■ **ACTIVITY**
Write out all of the rows below word for word, leaving out the pictures.

■ **EXERCISE MATERIALS**
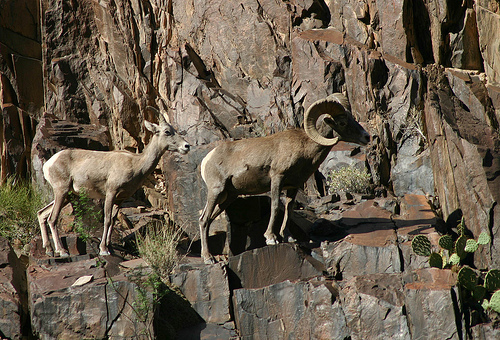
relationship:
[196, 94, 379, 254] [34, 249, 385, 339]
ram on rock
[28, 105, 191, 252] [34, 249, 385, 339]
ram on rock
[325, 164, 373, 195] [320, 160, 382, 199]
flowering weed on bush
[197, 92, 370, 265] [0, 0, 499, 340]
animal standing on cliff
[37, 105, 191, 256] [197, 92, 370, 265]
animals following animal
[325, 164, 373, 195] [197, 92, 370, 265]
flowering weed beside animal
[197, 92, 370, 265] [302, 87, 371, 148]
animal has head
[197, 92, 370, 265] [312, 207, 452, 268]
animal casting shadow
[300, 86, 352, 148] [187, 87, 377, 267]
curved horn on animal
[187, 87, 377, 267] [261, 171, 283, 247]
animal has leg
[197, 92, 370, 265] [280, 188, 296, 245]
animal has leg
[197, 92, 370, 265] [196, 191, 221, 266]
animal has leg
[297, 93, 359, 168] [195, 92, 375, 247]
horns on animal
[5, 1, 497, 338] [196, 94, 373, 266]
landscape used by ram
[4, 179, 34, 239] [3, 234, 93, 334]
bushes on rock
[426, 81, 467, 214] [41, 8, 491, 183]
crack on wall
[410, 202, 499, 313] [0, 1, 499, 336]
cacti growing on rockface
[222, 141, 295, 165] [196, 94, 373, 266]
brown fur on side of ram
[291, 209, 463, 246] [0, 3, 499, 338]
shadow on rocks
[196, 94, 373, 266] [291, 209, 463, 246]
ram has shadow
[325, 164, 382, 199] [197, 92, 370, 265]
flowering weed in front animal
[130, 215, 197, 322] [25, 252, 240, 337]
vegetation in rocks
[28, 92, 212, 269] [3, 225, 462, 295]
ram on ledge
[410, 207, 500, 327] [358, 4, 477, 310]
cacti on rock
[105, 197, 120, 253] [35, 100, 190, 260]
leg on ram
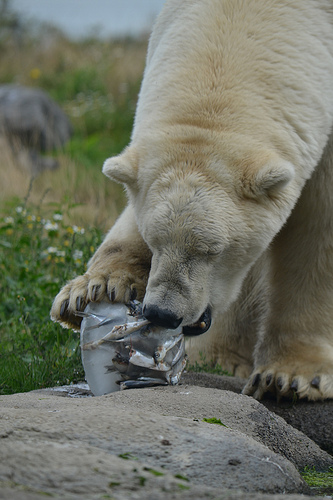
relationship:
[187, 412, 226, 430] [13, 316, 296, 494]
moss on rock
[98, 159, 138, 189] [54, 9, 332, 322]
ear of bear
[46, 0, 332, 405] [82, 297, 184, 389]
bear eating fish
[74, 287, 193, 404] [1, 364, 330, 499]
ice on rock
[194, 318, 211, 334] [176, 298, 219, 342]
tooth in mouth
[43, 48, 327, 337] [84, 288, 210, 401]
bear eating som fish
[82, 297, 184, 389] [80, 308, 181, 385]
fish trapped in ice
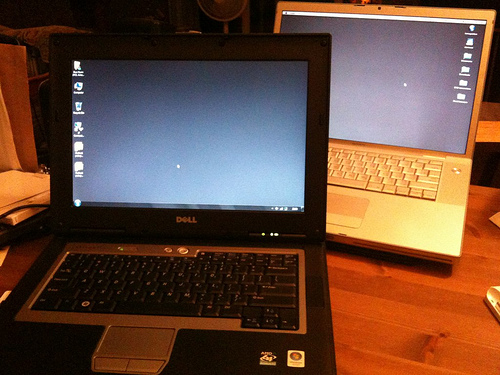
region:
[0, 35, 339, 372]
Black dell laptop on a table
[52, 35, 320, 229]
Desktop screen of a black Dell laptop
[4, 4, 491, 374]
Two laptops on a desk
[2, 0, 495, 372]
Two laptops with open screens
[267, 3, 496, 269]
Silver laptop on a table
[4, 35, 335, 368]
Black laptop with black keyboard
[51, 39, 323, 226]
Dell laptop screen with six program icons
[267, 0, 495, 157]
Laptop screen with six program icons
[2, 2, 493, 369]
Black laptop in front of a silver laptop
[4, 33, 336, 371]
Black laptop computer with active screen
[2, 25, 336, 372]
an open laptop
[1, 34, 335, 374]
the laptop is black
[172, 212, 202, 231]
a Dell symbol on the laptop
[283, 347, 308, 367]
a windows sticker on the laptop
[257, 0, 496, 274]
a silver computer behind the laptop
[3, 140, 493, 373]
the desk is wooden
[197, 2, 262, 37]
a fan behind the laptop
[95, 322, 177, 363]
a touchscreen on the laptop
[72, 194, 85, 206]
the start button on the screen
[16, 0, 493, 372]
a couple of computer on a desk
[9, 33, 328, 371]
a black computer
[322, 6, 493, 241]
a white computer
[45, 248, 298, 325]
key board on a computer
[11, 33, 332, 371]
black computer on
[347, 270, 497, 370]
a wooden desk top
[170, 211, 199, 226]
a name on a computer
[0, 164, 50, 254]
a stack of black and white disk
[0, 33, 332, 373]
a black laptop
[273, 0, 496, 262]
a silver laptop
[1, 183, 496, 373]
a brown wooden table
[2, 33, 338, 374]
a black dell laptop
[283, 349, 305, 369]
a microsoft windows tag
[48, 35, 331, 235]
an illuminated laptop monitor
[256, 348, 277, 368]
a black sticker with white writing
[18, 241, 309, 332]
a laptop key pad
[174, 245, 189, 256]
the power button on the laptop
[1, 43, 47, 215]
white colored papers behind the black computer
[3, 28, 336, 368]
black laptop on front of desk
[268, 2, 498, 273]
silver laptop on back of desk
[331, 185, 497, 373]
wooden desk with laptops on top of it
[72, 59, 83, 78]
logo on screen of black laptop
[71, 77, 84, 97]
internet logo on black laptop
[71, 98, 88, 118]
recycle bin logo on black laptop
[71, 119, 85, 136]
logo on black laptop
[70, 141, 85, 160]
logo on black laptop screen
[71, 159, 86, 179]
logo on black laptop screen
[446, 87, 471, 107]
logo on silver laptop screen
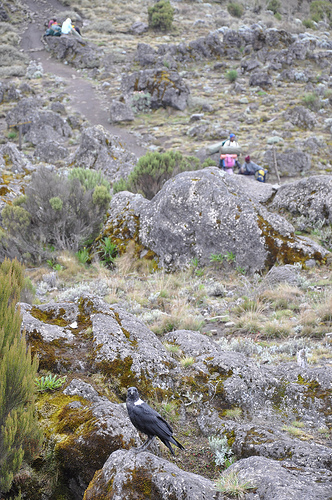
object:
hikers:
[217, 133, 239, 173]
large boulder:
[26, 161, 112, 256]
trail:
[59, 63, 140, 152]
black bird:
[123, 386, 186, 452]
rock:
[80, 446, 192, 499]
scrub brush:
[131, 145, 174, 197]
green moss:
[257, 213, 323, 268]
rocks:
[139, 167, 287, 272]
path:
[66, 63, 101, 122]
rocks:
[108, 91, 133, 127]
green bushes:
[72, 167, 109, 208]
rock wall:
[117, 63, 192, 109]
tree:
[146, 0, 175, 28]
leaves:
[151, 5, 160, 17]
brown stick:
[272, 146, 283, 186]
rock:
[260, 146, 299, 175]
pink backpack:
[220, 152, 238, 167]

■ **WRITTEN RESPONSE**
relationship:
[196, 94, 379, 254] [34, 249, 385, 339]
ram on rock
[28, 105, 191, 252] [34, 249, 385, 339]
ram on rock
[325, 164, 373, 195] [320, 160, 382, 199]
flowering weed on bush
[197, 92, 370, 265] [0, 0, 499, 340]
animal standing on cliff
[37, 105, 191, 256] [197, 92, 370, 265]
animals following animal
[325, 164, 373, 195] [197, 92, 370, 265]
flowering weed beside animal
[197, 92, 370, 265] [302, 87, 371, 148]
animal has head
[197, 92, 370, 265] [312, 207, 452, 268]
animal casting shadow
[300, 86, 352, 148] [187, 87, 377, 267]
curved horn on animal
[187, 87, 377, 267] [261, 171, 283, 247]
animal has leg
[197, 92, 370, 265] [280, 188, 296, 245]
animal has leg
[197, 92, 370, 265] [196, 191, 221, 266]
animal has leg
[297, 93, 359, 168] [195, 92, 375, 247]
horns on animal
[5, 1, 497, 338] [196, 94, 373, 266]
landscape used by ram
[4, 179, 34, 239] [3, 234, 93, 334]
bushes on rock
[426, 81, 467, 214] [41, 8, 491, 183]
crack on wall
[410, 202, 499, 313] [0, 1, 499, 336]
cacti growing on rockface
[222, 141, 295, 165] [196, 94, 373, 266]
brown fur on side of ram
[291, 209, 463, 246] [0, 3, 499, 338]
shadow on rocks
[196, 94, 373, 266] [291, 209, 463, 246]
ram has shadow
[325, 164, 382, 199] [197, 92, 370, 265]
flowering weed in front animal
[130, 215, 197, 322] [25, 252, 240, 337]
vegetation in rocks
[28, 92, 212, 269] [3, 225, 462, 295]
ram on ledge
[410, 207, 500, 327] [358, 4, 477, 310]
cacti on rock
[105, 197, 120, 253] [35, 100, 190, 260]
leg on ram
relationship:
[187, 412, 226, 430] [13, 316, 296, 494]
moss on rock
[98, 159, 138, 189] [54, 9, 332, 322]
ear of bear
[46, 0, 332, 405] [82, 297, 184, 389]
bear eating fish
[74, 287, 193, 404] [1, 364, 330, 499]
ice on rock
[194, 318, 211, 334] [176, 298, 219, 342]
tooth in mouth
[43, 48, 327, 337] [84, 288, 210, 401]
bear eating som fish
[82, 297, 184, 389] [80, 308, 181, 385]
fish trapped in ice
region:
[0, 35, 339, 372]
Black dell laptop on a table
[52, 35, 320, 229]
Desktop screen of a black Dell laptop
[4, 4, 491, 374]
Two laptops on a desk
[2, 0, 495, 372]
Two laptops with open screens
[267, 3, 496, 269]
Silver laptop on a table
[4, 35, 335, 368]
Black laptop with black keyboard
[51, 39, 323, 226]
Dell laptop screen with six program icons
[267, 0, 495, 157]
Laptop screen with six program icons
[2, 2, 493, 369]
Black laptop in front of a silver laptop
[4, 33, 336, 371]
Black laptop computer with active screen
[2, 25, 336, 372]
an open laptop
[1, 34, 335, 374]
the laptop is black
[172, 212, 202, 231]
a Dell symbol on the laptop
[283, 347, 308, 367]
a windows sticker on the laptop
[257, 0, 496, 274]
a silver computer behind the laptop
[3, 140, 493, 373]
the desk is wooden
[197, 2, 262, 37]
a fan behind the laptop
[95, 322, 177, 363]
a touchscreen on the laptop
[72, 194, 85, 206]
the start button on the screen
[16, 0, 493, 372]
a couple of computer on a desk
[9, 33, 328, 371]
a black computer
[322, 6, 493, 241]
a white computer
[45, 248, 298, 325]
key board on a computer
[11, 33, 332, 371]
black computer on
[347, 270, 497, 370]
a wooden desk top
[170, 211, 199, 226]
a name on a computer
[0, 164, 50, 254]
a stack of black and white disk
[0, 33, 332, 373]
a black laptop
[273, 0, 496, 262]
a silver laptop
[1, 183, 496, 373]
a brown wooden table
[2, 33, 338, 374]
a black dell laptop
[283, 349, 305, 369]
a microsoft windows tag
[48, 35, 331, 235]
an illuminated laptop monitor
[256, 348, 277, 368]
a black sticker with white writing
[18, 241, 309, 332]
a laptop key pad
[174, 245, 189, 256]
the power button on the laptop
[1, 43, 47, 215]
white colored papers behind the black computer
[3, 28, 336, 368]
black laptop on front of desk
[268, 2, 498, 273]
silver laptop on back of desk
[331, 185, 497, 373]
wooden desk with laptops on top of it
[72, 59, 83, 78]
logo on screen of black laptop
[71, 77, 84, 97]
internet logo on black laptop
[71, 98, 88, 118]
recycle bin logo on black laptop
[71, 119, 85, 136]
logo on black laptop
[70, 141, 85, 160]
logo on black laptop screen
[71, 159, 86, 179]
logo on black laptop screen
[446, 87, 471, 107]
logo on silver laptop screen
object:
hikers:
[217, 133, 239, 173]
large boulder:
[26, 161, 112, 256]
trail:
[59, 63, 140, 152]
black bird:
[123, 386, 186, 452]
rock:
[80, 446, 192, 499]
scrub brush:
[131, 145, 174, 197]
green moss:
[257, 213, 323, 268]
rocks:
[139, 167, 287, 272]
path:
[66, 63, 101, 122]
rocks:
[108, 91, 133, 127]
green bushes:
[72, 167, 109, 208]
rock wall:
[117, 63, 192, 109]
tree:
[146, 0, 175, 28]
leaves:
[151, 5, 160, 17]
brown stick:
[272, 146, 283, 186]
rock:
[260, 146, 299, 175]
pink backpack:
[220, 152, 238, 167]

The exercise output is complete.